Neben mir hustet es. Karl ist krank. Fieber. Auch heute ist das Filmen nicht möglich. Es ist Freitag. Das heißt noch ein Wochenende in Huancayo. Wir rufen Yannet an, dass wir erst am Montag kommen, um die letzten Bilder zu drehen. Ich verbringe die Tage im „Parque de la Identidad“ (Park der Identität). Die Gestaltung erinnert mich an Hundertwasser. Ich lausche der Musik, beobachte Wolken und lese Destojewski. Dünne Fäden ziehen sich aus den Wolken wie Zuckerwatte. Stunden vergehen. So schnell wie das Fieber gekommen ist, ist es auch wieder verschwunden. Unser Host muss nach Lima und wir ziehen in ein Hostel um.

Dann ist es endlich Montag, wir stehen vor der Fabrik und treffen noch einmal Noemi. Bevor es losgeht, müssen wir noch Schutzkleidung anziehen. Dann kommen die ersten Kartoffeln, werden geschnitten, gewaschen, frittiert und verpackt.

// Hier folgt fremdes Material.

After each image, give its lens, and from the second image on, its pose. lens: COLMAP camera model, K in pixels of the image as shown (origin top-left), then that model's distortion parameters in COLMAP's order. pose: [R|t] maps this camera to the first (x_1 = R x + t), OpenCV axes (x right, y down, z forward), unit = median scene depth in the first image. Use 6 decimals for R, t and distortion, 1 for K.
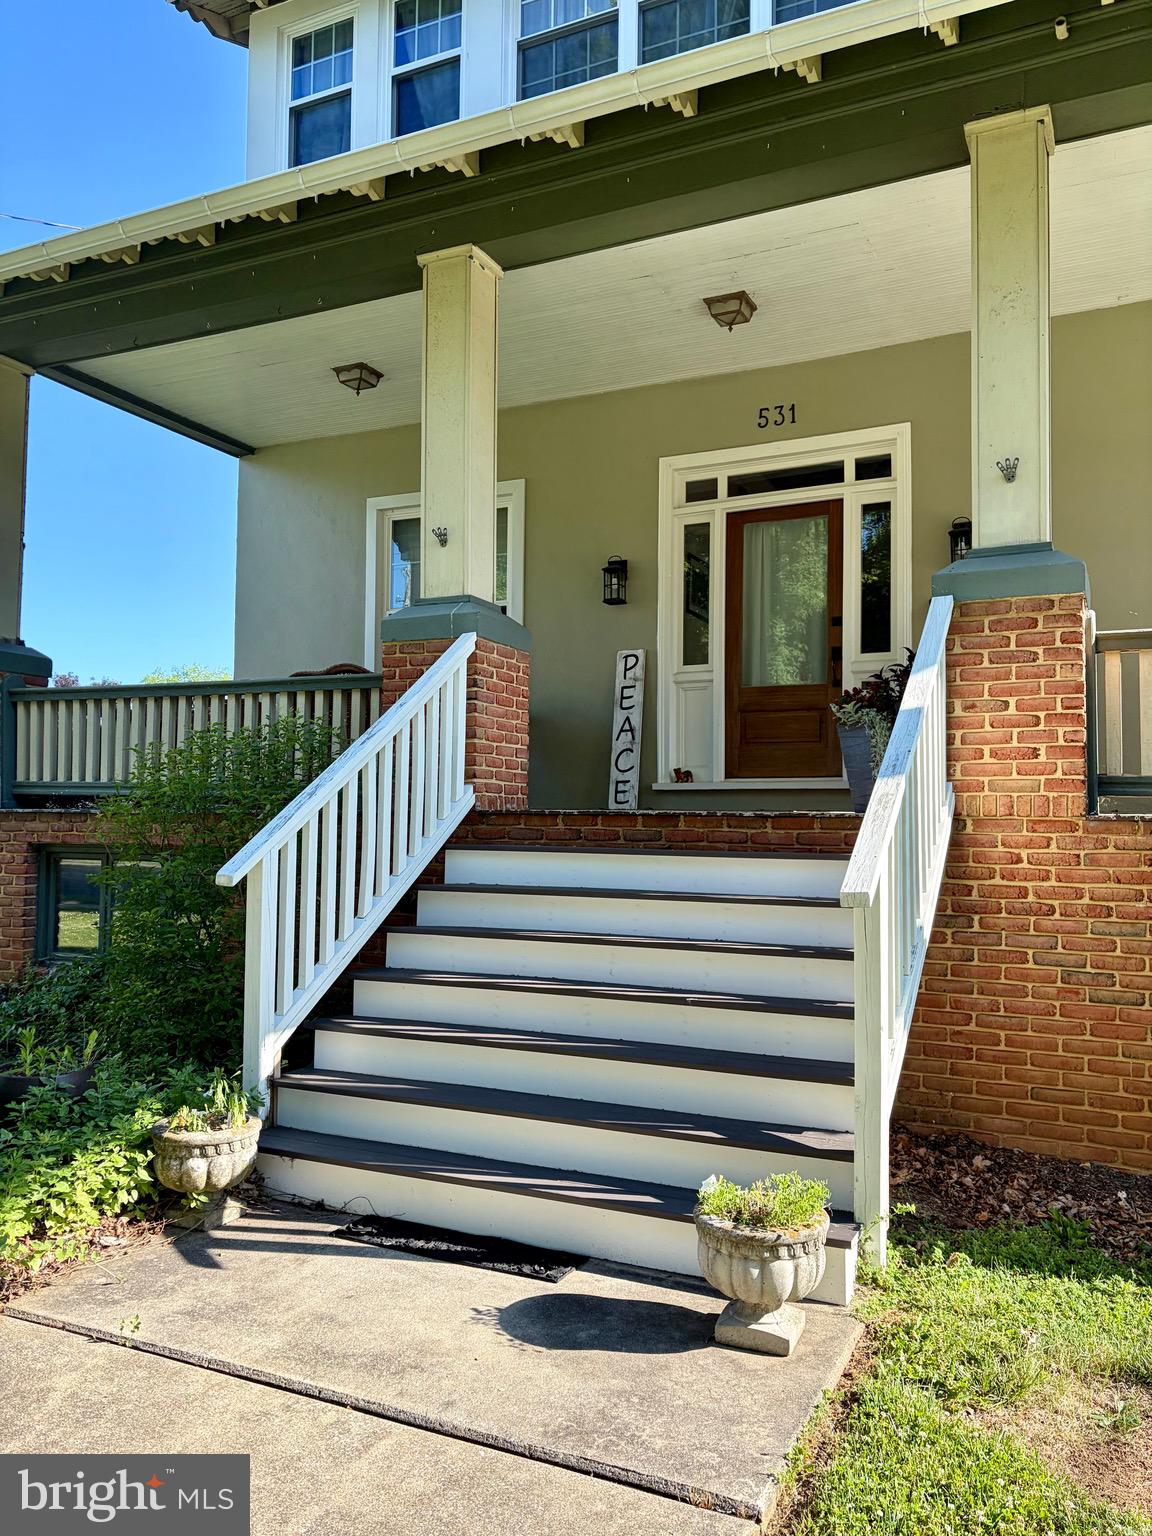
lens RADIAL K [[1151.1, 0, 567.9], [0, 1151.1, 768.6], [0, 0, 1]] dist [0.038581, -0.028504]
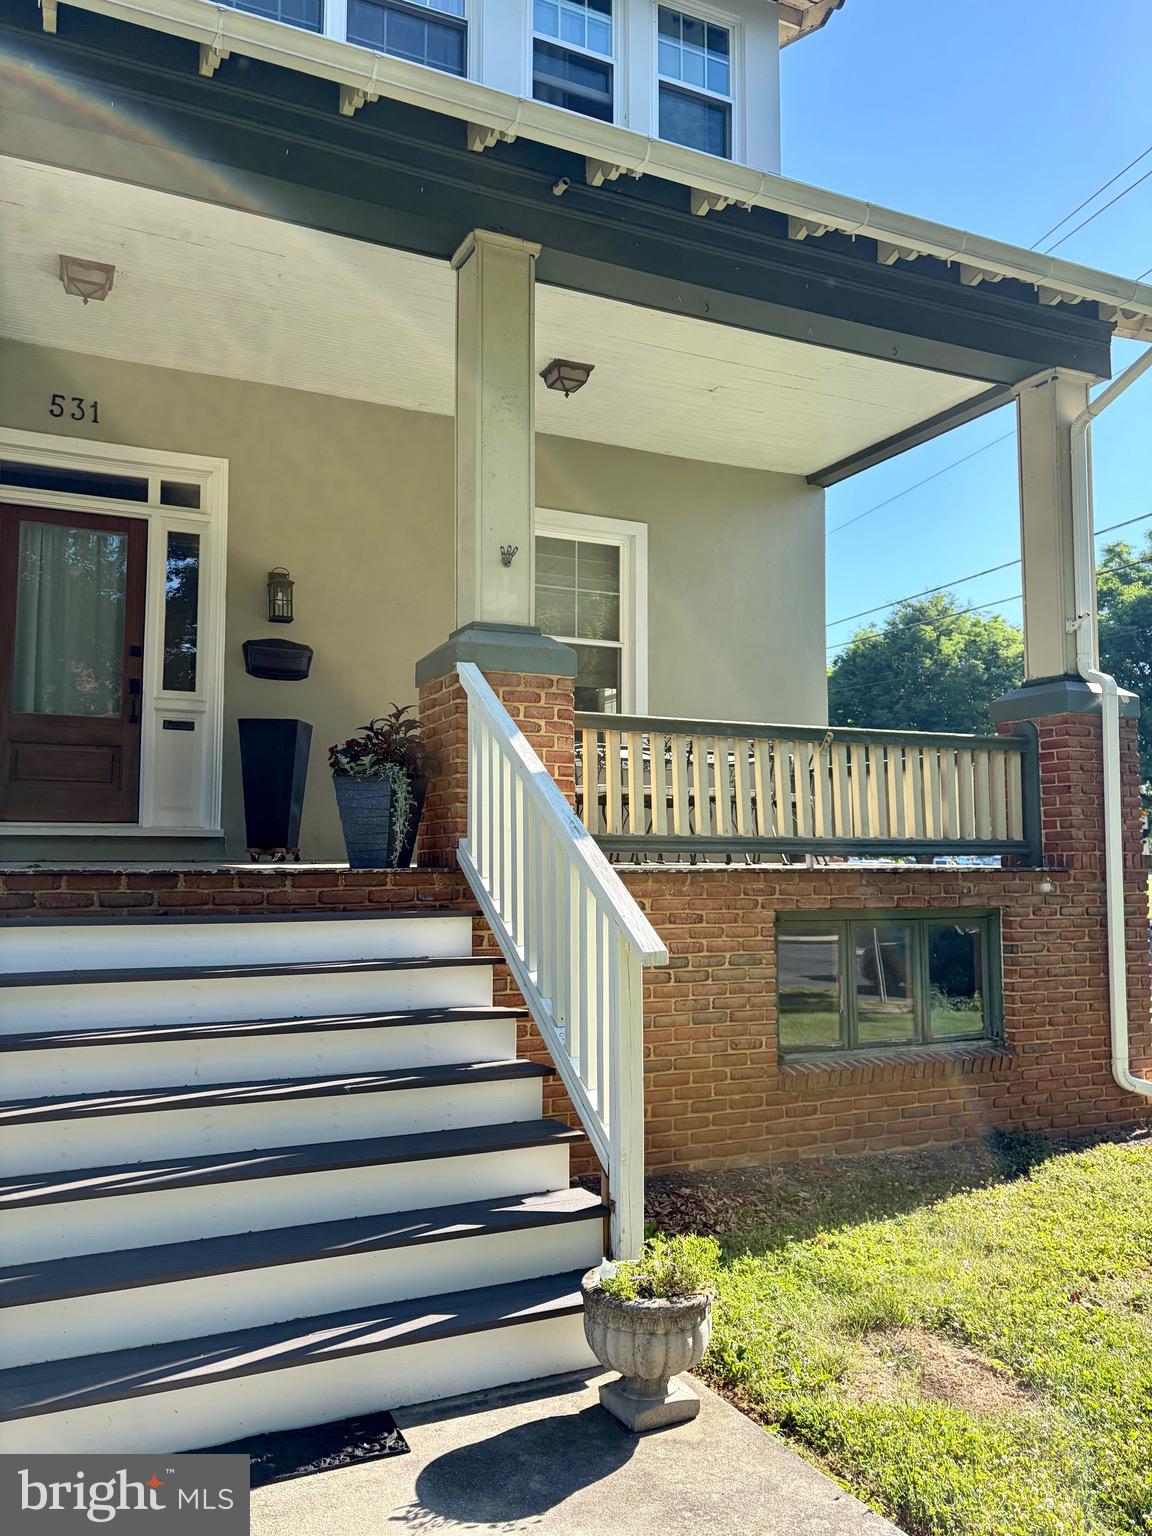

Immer wieder kontrolliert von der Produktionschefin. Es läuft wie am Schnürchen und doch steckt im ganzen Prozess mehr Handarbeit als wir gedacht hätten. Zum Mittag gibt es, wie sollte es anders sein, die frischen Chips. Die Chefin erzählt stolz, dass hier viele Frauen arbeiten, die einen guten Lohn bekommen und somit unabhängiger sind.

Uuund Cut. Die letzte Szene ist im Kasten. Was lange währt, wird endlich gut. So sitzen wir nach 12 langen, kalten und schönen Tagen wieder im Bus. Wir verlassen nach einiger Zeit das Hochgebirge, um in wärmere Regionen an die Küste Perus zu fahren.